Claudine et ses images

Claudine et ses images

1943 -changement de vie

Il va m'être difficile de donner la chronologie exacte des faits que je vais évoquer. Je reconstitue  selon ce qui me parait logique ! Comment voulez-vous qu'une petite fille de 10 ans ait noté quand  ou quand les évènements se sont passés.

 Il est certain que ma soeur s'est inquiétée de mon indiscipline et a craint que je devienne de plus en plus ingérable. J'avoue !

 

Dans un premier temps, ma marraine qui  habitait vers le jardin du Luxembourg, a proposé de me prendre chez elle. Dans sa loge de concierge ! Et je m'y étais préparée pour la rentrée suivante.

 

Toutefois, certainement à Pâques, je suis partie  avec Grand-mère, en vacances chez tante Thérèse, la jumelle de Raymonde, à Douai, rue Vital Bachelet  prolongée (1), à quelques maisons de celle où j'étais née. Cette dernière, abîmée lors du bombardement de septembre 1939, avait été  laissée par ma marraine et son époux qui avaient d'abord été à Rennes avant de s'installer à Paris.

 

La rue Vital Bachelet prolongée  n'avait de rue que le nom car elle n'était pas goudronnée et dans la terre s'étaient formées des ornières au passage des brouettes de habitants, qui avaient tous des jardins, ou des rares voitures qui s'y aventuraient. Les habitations étaient des baraques en bois. Il fallait aller chercher l'eau potable à une fontaine collective, à une centaine de mètres. Et, pour la lessive, le lavage des légumes, la vaisselle ou  la toilette, on prenait celle de grands réservoirs accolés près des maisons et qui recueillaient la pluie dégoulinant du toit. Autre détail : les sanitaires était "la cabane au fond du jardin". Je n'aimais pas y aller ; il y avait des sortes de gros vers blancs qui se tordaient par terre. Mais pour l'oncle Julien, là se trouvait l'engrais qui faisaient pousser les légumes. Cet oncle d'origine  flamande était arrivé en France  au début de la guerre 14 et avait trouvé  tante Thérèse à son goût, lui avait fait un enfant et l'avait épousée. Ma cousine Irénée avait aussi été précoce et son fils Daniel  était né  quelques  mois avant  moi. Nous étions donc du même âge.

 

Dans cette rue  il y avait beaucoup d'enfants. J'avais pour copines Fernande Delabie et Josiane Péru. Josiane  était la seule fille d'une famille nombreuse. La maison de ses parents était face à celle délaissée par ma marraine. Il y avait une autre fillette, Suzy, qui venait parfois discuter avec nous  et sa maison terminait la rue Vital Bachelet avant qu'elle se prolonge, en perpendiculaire, par la voie aux baraquements.

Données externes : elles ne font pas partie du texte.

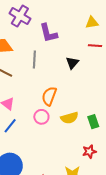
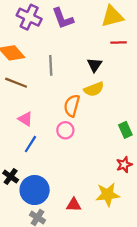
yellow triangle: (92, 23) -> (112, 16), size x1.5
purple L-shape: (48, 33) -> (63, 18), moved
yellow semicircle: (69, 118) -> (94, 89), moved

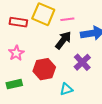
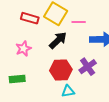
black arrow: (63, 40) -> (58, 40), moved
red hexagon: (44, 69) -> (61, 70), moved

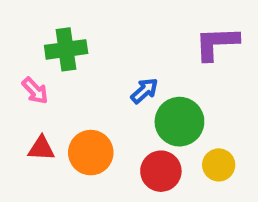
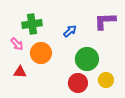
blue arrow: (144, 91) -> (70, 31), moved
orange circle: (91, 153) -> (41, 53), moved

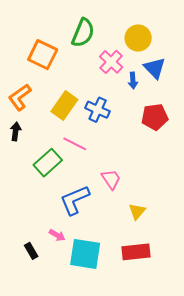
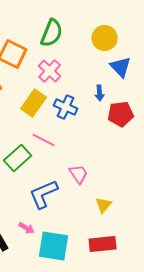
pink cross: (111, 62) -> (50, 71), moved
blue arrow: (133, 81) -> (100, 93), moved

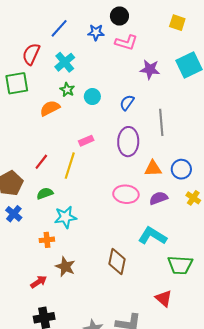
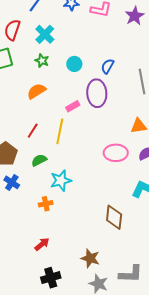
purple star: (150, 69) -> (135, 16), moved, turned -30
green star: (67, 90) -> (42, 61), moved
orange semicircle: (50, 108) -> (36, 91), moved
purple ellipse: (128, 142) -> (97, 93), moved
brown star: (65, 267) -> (90, 258), moved

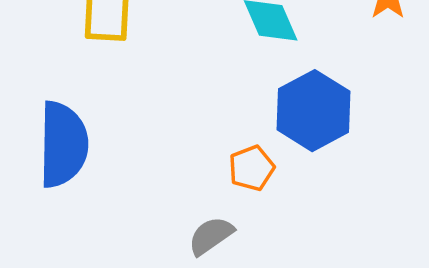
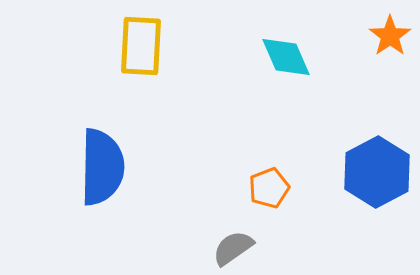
blue hexagon: (314, 111) -> (377, 172), moved

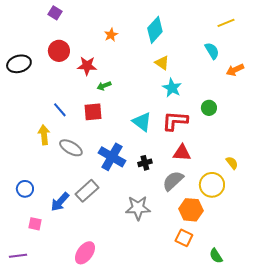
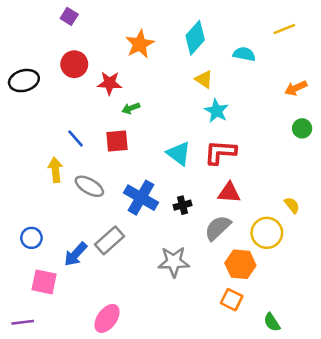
orange star: (111, 35) -> (140, 44), size x1.6
cyan semicircle: (212, 51) -> (244, 54), moved, turned -48
green circle: (209, 108) -> (302, 128), moved
pink square: (35, 224) -> (44, 282), size x1.5

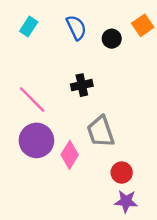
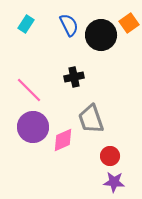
black circle: (112, 39) -> (101, 35), size x1.8
pink diamond: (70, 155) -> (63, 140), turned 35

Et sa jolie maison était en brique ! Ensuite étaient des champs. Et ce vaste espace plat permettait de voir au loin, la ville de Douai d'où émergeaient, au dessus des toits, le clocher de l'église Saint Jacques et le beffroi de l'hôtel de ville , qui fut peint par Corot.

 

Les vacances là bas étaient LIBERTE !

 

Et puis un jour, tante Thérèse m'appela. Et ma surprise fut grande de voir un couple dont l'homme semblait être mon père mais la femme une inconnue. J'étais décontenancée  jusqu'à ce qu'on me précise : c'était mon parrain, le frère de papa, et son épouse. Par des photos, j'ai appris, plus tard, que nous étions allés les voir à Lille, cinq ou six ans auparavant  mais je n'en avais aucun souvenir.

 

De retour  à Paris, il fut encore question que j'aille vivre chez marraine

 

J'avais dit au revoir à mes copines de patronage catholique et aux "mères" qui nous distrayaient.

 

Mais papa  s'y est opposé. On ne pouvait pas m'envoyer  habiter dans un lieu si petit !

 

Je me rappelle avoir embrassé, de plaisir, la mère supérieure en annonçant que je restais vivre avec ma soeur et grand mère.

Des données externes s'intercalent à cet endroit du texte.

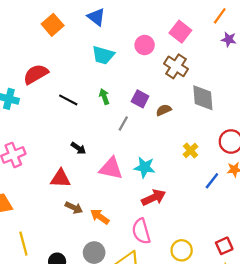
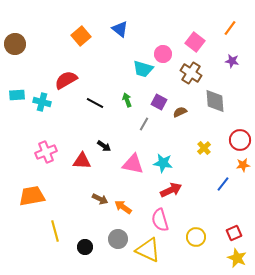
purple star: (229, 39) -> (232, 61), moved
cyan trapezoid: (103, 55) -> (143, 69), moved
red triangle: (60, 179) -> (82, 161), moved
blue line: (212, 181) -> (223, 184), moved

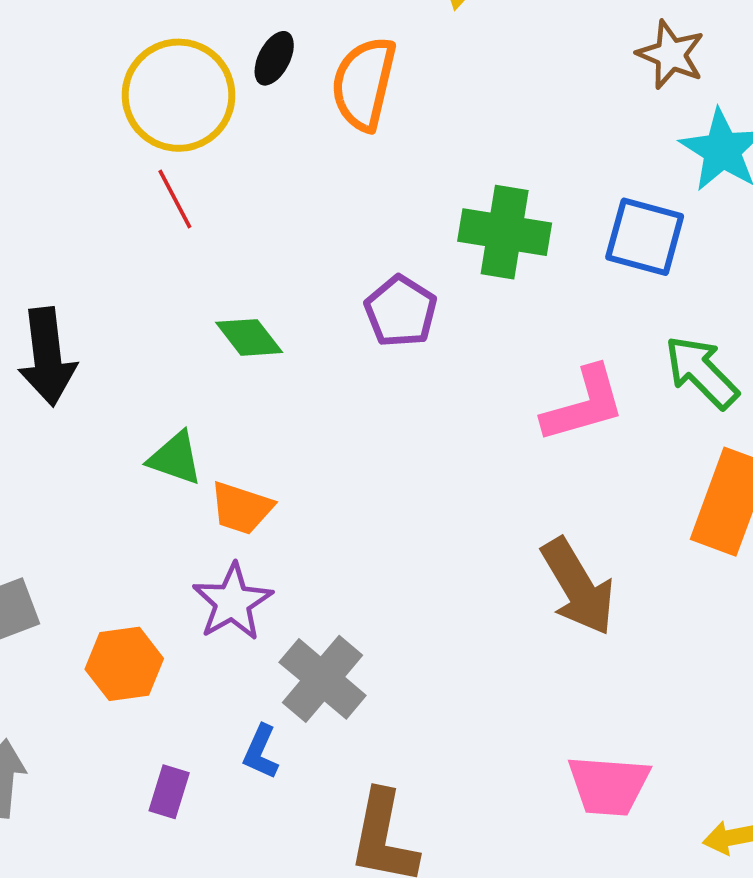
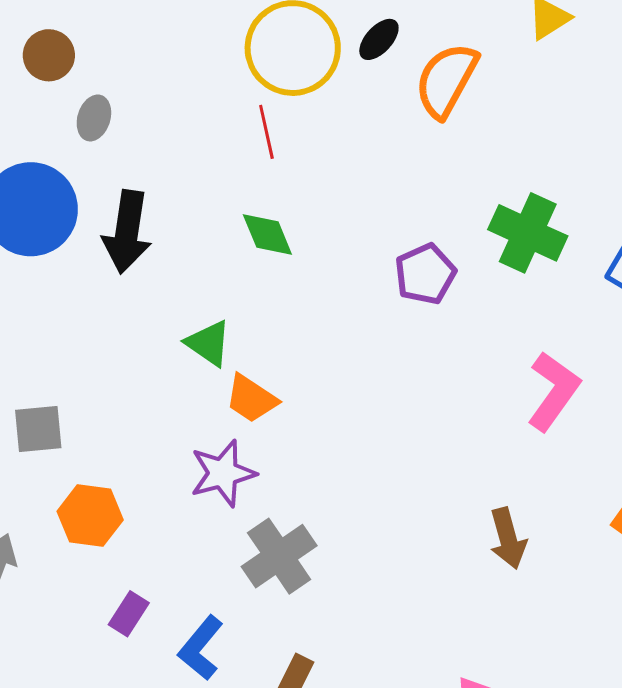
green diamond: (249, 337) -> (267, 234), moved
pink L-shape: (584, 404) -> (553, 391), turned -54
brown arrow: (578, 587) -> (508, 538), size x0.7
orange hexagon: (124, 664) -> (90, 516), moved
blue L-shape: (261, 752) -> (201, 648), moved, size x1.4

Je me trompais un peu car, en fait, papa avait demandé à son frère de m'accueillir et attendait sa réponse.

 

Ce fut oui.

 

Ma cousine Marie Louise et son fiancé Marcel, vinrent me chercher en juillet 1943 et ma vie prit un autre tournant. j'arrivais à Fives Lille dans une famille qui m'accepta comme une autre fille à aimer.

 

 

(1) La rue Vital Bachelet  prolongée  a été transformée. Il y a de grands immeubles et elle s'appelle maintenant  rue Jemmepes.